## WHAT THE TASK REQUIRES
Please put all the data below into a numbered list with one line per item, dropping blank lines and leaving out the pictures.
· · · · · · ·
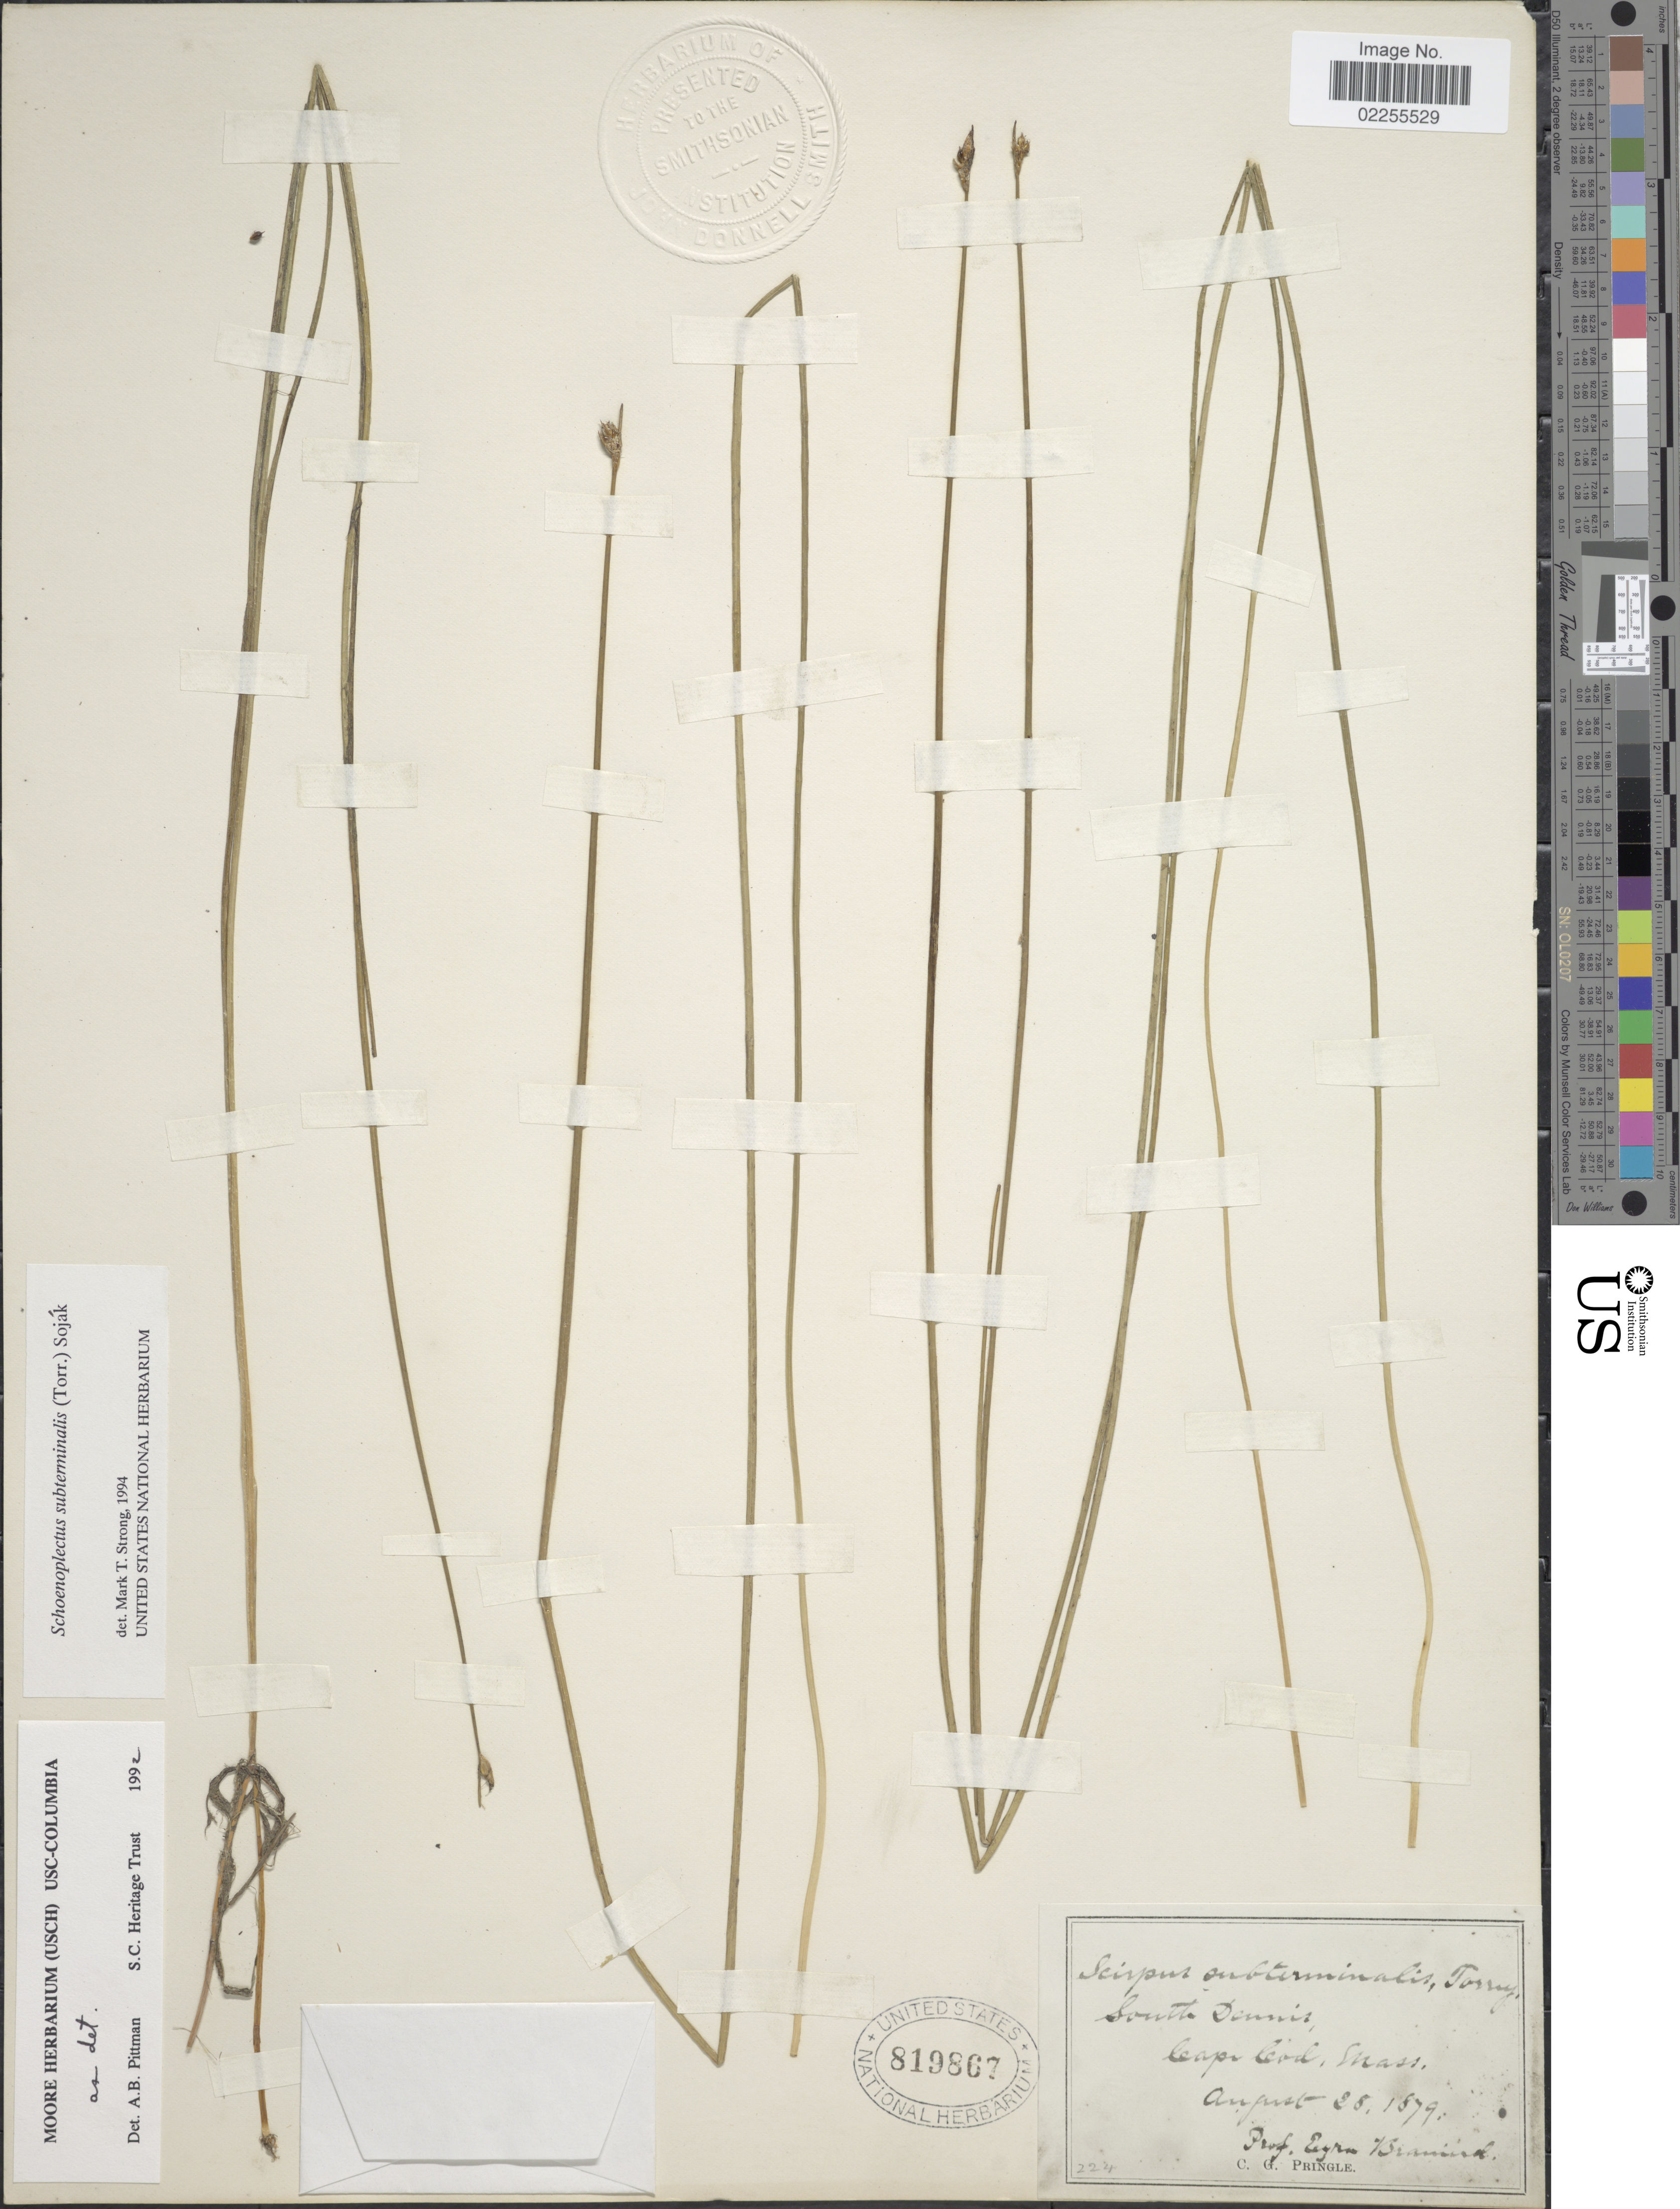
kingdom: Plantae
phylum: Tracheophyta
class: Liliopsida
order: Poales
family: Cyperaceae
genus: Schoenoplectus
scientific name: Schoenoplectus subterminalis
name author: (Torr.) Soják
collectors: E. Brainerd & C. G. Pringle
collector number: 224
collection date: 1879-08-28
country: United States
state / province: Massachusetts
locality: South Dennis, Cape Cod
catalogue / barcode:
· · · · · · ·
## RESPONSE FOR THIS EXERCISE
1. kingdom: Plantae
2. phylum: Tracheophyta
3. class: Liliopsida
4. order: Poales
5. family: Cyperaceae
6. genus: Schoenoplectus
7. scientific name: Schoenoplectus subterminalis
8. name author: (Torr.) Soják
9. collectors: E. Brainerd & C. G. Pringle
10. collector number: 224
11. collection date: 1879-08-28
12. country: United States
13. state / province: Massachusetts
14. locality: South Dennis, Cape Cod
15. catalogue / barcode:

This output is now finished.